Abstract

Abstract Introduction. Type 2 diabetes mellitus is the root cause of diabetic nephropathy, a condition affecting the kidneys (T2DM). The number of people who have type 2 diabetes is growing. Aim. To evaluate the differences in Apelin 13 levels between patients with T2DM who had normal or microalbuminuria and those who had microalbuminuria, as well as between these patients and healthy controls.
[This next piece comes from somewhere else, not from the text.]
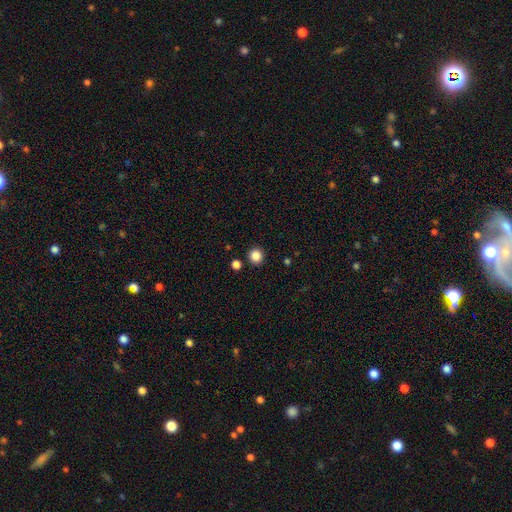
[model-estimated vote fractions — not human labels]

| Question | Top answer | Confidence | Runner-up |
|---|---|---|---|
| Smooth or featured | smooth | 85% | star or artifact (11%) |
The intent is to better understand its link to microalbumin, haemoglobin A1c, insulin resistance (IR), and other standard measures. Materials and methods. Sixty individuals with type 2 diabetes, aged 35 to 45, were selected, and their microalbuminuria and normoalbuminuria were compared. Thirty age-matched healthy volunteers were selected to serve as controls. The concentrations of Apelin 13 and insulin in the plasma were measured with ELISA kits. The Turbilatex assay was used to calculate microalbumin concentrations. Measurements of glycosylated haemoglobin (HbA1C) were made via high-performance liquid chromatography. Results. Patients with type 2 diabetes mellitus had higher levels of the protein Apelin 13 in their plasma than did healthy controls. T2DM patients with microalbuminuria were different from normoalbuminuric patients in another important way. Correlations between plasma Apelin 13 and albuminuria, HbA1c, and HOMA-IR were all positive. Conclusion. Considering that plasma Apelin 13 is a critical risk factor in Type 2 diabetes mellitus and frequently arises in the early stages of nephropathy, it may be useful for the assessment of vascular issues in type 2 diabetic patients.